As readers to my columns here at THT may have noted, there are some topics in which I take a considerable interest. One is the Hall of Fame, a topic of numerous columns. Another is managers. Aside from some columns at THT, I have a deal with McFarland Publishers to write a book on managers (rough draft completed, final copy due on April Fool’s Day).
So it occurred to me, why not take two interests of mine and put them together in the hopes of achieving some peanut-butter-plus-chocolate-like epiphany? Specifically, let’s look at contemporary managers and try to determine which ones have a good chance for eventual immortality and who still needs to work on his resume. Some of the answers are rather obvious; still there are points of interest for many.
Let’s start with the ones most obviously Cooperstown-bound and work our way down from there:
The following list might make it sound like there are a disproportionate number of immortals amongst us, but that’s not the case. First, not all hopefuls end up making the final cut.
Second, and more importantly, Hall of Fame managers are a bit more common than you might expect. Sure, there are “only” 19 men inducted as managers, but those 19 combined to manage over 64,000 games. And that doesn’t include guys currently managing who will go in, or retired managers waiting for the VC to pick them. In the 20th century, about 20 percent of all games were managed by future Hall of Famers.
The big three
These are, obviously, LaRussa, Cox and Torre. But you didn’t need me to tell you that, did you?
Tony LaRussa: Our first no-brainer.

■ ■ ■

Problem a:
Answer these questions from the column on Hall of Fame managers:
(i) Which publisher is the author writing a book on managers for?
(ii) How many men have been inducted into the Hall of Fame as managers?
(iii) About what share of all 20th-century games were managed by future Hall of Famers?
The column above and the records that follow are unrelated material.

Source information:
■ ■ ■

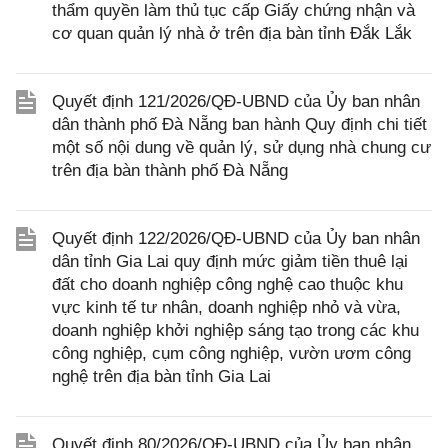
thẩm quyền làm thủ tục cấp Giấy chứng nhận và
cơ quan quản lý nhà ở trên địa bàn tỉnh Đắk Lắk
Quyết định 121/2026/QĐ-UBND của Ủy ban nhân
dân thành phố Đà Nẵng ban hành Quy định chi tiết
một số nội dung về quản lý, sử dụng nhà chung cư
trên địa bàn thành phố Đà Nẵng
Quyết định 122/2026/QĐ-UBND của Ủy ban nhân
dân tỉnh Gia Lai quy định mức giảm tiền thuê lại
đất cho doanh nghiệp công nghệ cao thuộc khu
vực kinh tế tư nhân, doanh nghiệp nhỏ và vừa,
doanh nghiệp khởi nghiệp sáng tạo trong các khu
công nghiệp, cụm công nghiệp, vườn ươm công
nghệ trên địa bàn tỉnh Gia Lai
Quyết định 80/2026/QĐ-UBND của Ủy ban nhân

■ ■ ■

Problem b: Identify every line in the records that contains the string "thành", and copy each one.

Written answer a:
(i) McFarland Publishers
(ii) 19
(iii) About 20 percent

Written answer b:
dân thành phố Đà Nẵng ban hành Quy định chi tiết
trên địa bàn thành phố Đà Nẵng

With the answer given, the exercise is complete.